Hudson’s Mud Bugger

I have handed out quite a few of these flies over the past few months. So, I guess it’s time to share it with everyone else.

This is, without a doubt, my “go to” pattern for carp. This fly was tied with carp in mind, but it works great for other species too – largemouth bass, smallmouth bass, trout, catfish, walleye, and even bonefish. For the latter, I tie it in lighter colors and add some legs – Hudson’s Sand Bugger.

Update: Here’s a link to the Hudson’s Sand Bugger - and variations of this fly -


The pattern is easy to tie, and it slays carp. So, let’s get started…

Materials for Hudson’s Mud Bugger:

Hook: Gamakatsu SL45 #4-8
Thread: Danville 3/0, black
Eyes: Large bead chain, black
Tail: Turkey biot quills, green (also try brown or black)
Hackle: Whiting Bugger Pack, grizzly olive (also try grizzly brown or black)

Optional: .025 lead wire for extra weight and/or lead eyes


Step 1: Tie in the bead chain directly behind the hook eye leaving only enough room to whip finish at the end.

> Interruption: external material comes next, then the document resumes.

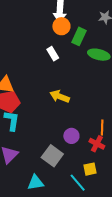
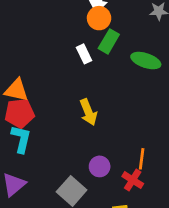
green rectangle: (79, 36) -> (109, 41), moved
yellow arrow: (60, 96) -> (88, 112), turned -138

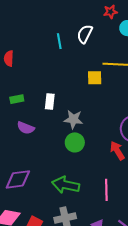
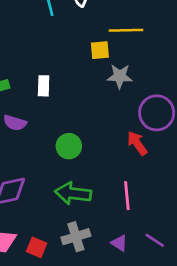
gray star: (73, 119) -> (120, 76), moved
green circle: (75, 142) -> (69, 146), moved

I apply a spot of Zap-A-Gap to solidly anchor the eyes. This is a pretty durable fly, so let’s just make it bomb-proof.

Optional: If you plan to fish this in a river or deep, you’ll want to add 12-14 twists of 0.25 lead wire to the hook shank. Otherwise leave off the extra weight as the large bead chain is enough for most shallow still water applications. With or without the extra weight, this fly has a nice soft entry into the water.

Step 1

Step 2: Wrap the thread a bit past the bend of the hook, and build a small thread ball. This helps keep the turkey biots splayed out for a consistent presentation.

Step 2

Step 3: Clip two small sections from the turkey feather. Match them up evenly by the tips and tie onto either side of the hook just in front of the thread ball. The turkey feathers should extend outward past the tie in point approximately 3/4 to a full hook shank length.

Step 3

Step 4: Pull two feathers from the Bugger Pack that has fibers approximately 1 1/2 to 2x the hook gap. Strip off the fuzzy fibers and tie in just in front of the turkey biots. Wrap the thread all the way up to the eye.

Optional: Experiment with using one feather or two. I definitely use two feathers on a size 4 or 6 hook, but I sometimes just use one feather on a size 8 hook. Your call.

Step 4

Step 5: Palmer the hackle all the way (past the bead chain) up to the eye. I usually make a few wraps around the eyes if I have enough feather left. Anchor the feather down behind the eye and whip-finish.

Step 6:

Step 6: Now it’s time for a haircut. The head-stand effect of this fly is caused by the angle at which the hackle is trimmed. First run your fingers through the fly and get all the fibers sticking straight out. Take your scissors and start cutting as close as you can to the bead chain and eyes. You’ll want to angle your cut at an approximate 30-40 degree angle from the hook shank. After I’m done with the haircut, I’ll usually dab a bit of Hard as Hull head cement on the whip-finish.


That’s it.

What? You expected more?

Now tie them in different colors. The sky’s the limit. I found that olive green, brown, and black to be the most productive colors for carp. Legs are another addition that could be fun, but I’ve found I didn’t really need them.



If this fly works for you, I’d love to hear about it.